Escrever era difícil e necessário para Kafka - talvez tenha sido por isso que me identifiquei com ele, pois as palavras pesam. Escrever sobre suas vivências, sentimentos, traumas e melancolia doem. Não só isso, a existência também era difícil. Definitivamente, a criação dos pais (principalmente, o medo do pai) influenciou em sua vida - "Carta Ao Pai" retrata as diferenças entre pai e filho, as mágoas de Kafka que mesmo se esforçando, não chegou às expectativas do rigoroso Hermann Kafka: "Seja como for, éramos tão diferentes e nessa diferença tão perigosos um para o outro, que se alguém por acaso quisesse calcular por antecipação como eu, o filho que se desenvolvia devagar, e tu, o homem feito, se comportariam um em relação ao outro, poderia supor que tu simplesmente me esmagarias sob os pés, a ponto de não sobrar nada de mim".


Este é o meu livro preferido. Assim como outros escritores (Ana C., Elena Ferrante, Sylvia Plath e Virginia Woolf), Franz Kafka compartilha com o leitor o impacto de seu progenitor em sua alma. O que chama atenção é que mesmo tentando arduamente do monstro que é a figura paterna, o filho não consegue. Aliás, quem consegue se livrar dos pais?

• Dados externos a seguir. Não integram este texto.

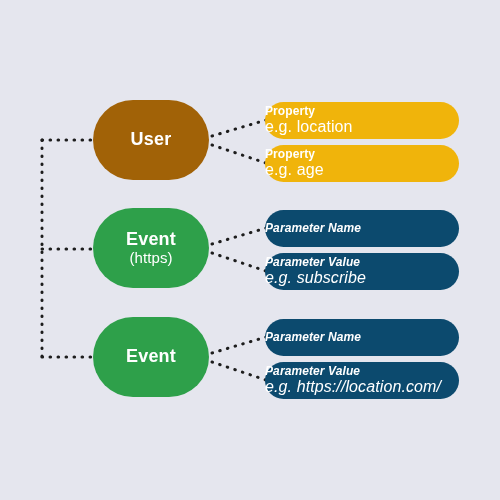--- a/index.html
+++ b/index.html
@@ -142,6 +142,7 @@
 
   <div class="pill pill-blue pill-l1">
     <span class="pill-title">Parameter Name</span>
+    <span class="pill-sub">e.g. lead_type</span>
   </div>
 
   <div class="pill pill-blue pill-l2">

Não somos a continuidade daqueles que nos colocaram no mundo? Amamos, odiamos, lutamos, brigamos e nos dedicamos a admirá-los, mesmo com erros e traumas.


"(...) Perdi a confiança nos meus próprios atos. Tornei-me instável, indeciso. Quanto mais velho ficava, tanto maior era o material que tu podias levantar como prova da minha falta de valor, aos poucos passaste a ter, de certa maneira, razão de fato. Mais uma vez, guardo-me de afirmar que só por causa de ti me tornei assim; tu apenas reforçasse o que já existia, mas tu o reforçaste tanto justamente porque diante de mim tu eras muito poderoso e aplicaste nisso todo o teu poder."

Aprendi e continuo aprendendo com o escritor que me impactou e moldou meu caráter (e por que não o pensamento?). Kafka foi um neurótico que lutava para existir. Eu sou uma neurótica que luta para existir. Através dos exorcismos diários, nos metaformamos constantemente para lidar e sobreviver com a angústia. Para isso, escrevo, porque é através das palavras tão pesadas e significativas, que encontro uma pequena paz.


No aniversário de 139 anos do autor, faço as palavras de Heinz Politzer, um dos mais conhecidos comentaristas de Kafka, as minhas: "depois da metamorfose de Gregor Samsa, o mundo onde nos movimentamos tornou-se outro" - ainda bem.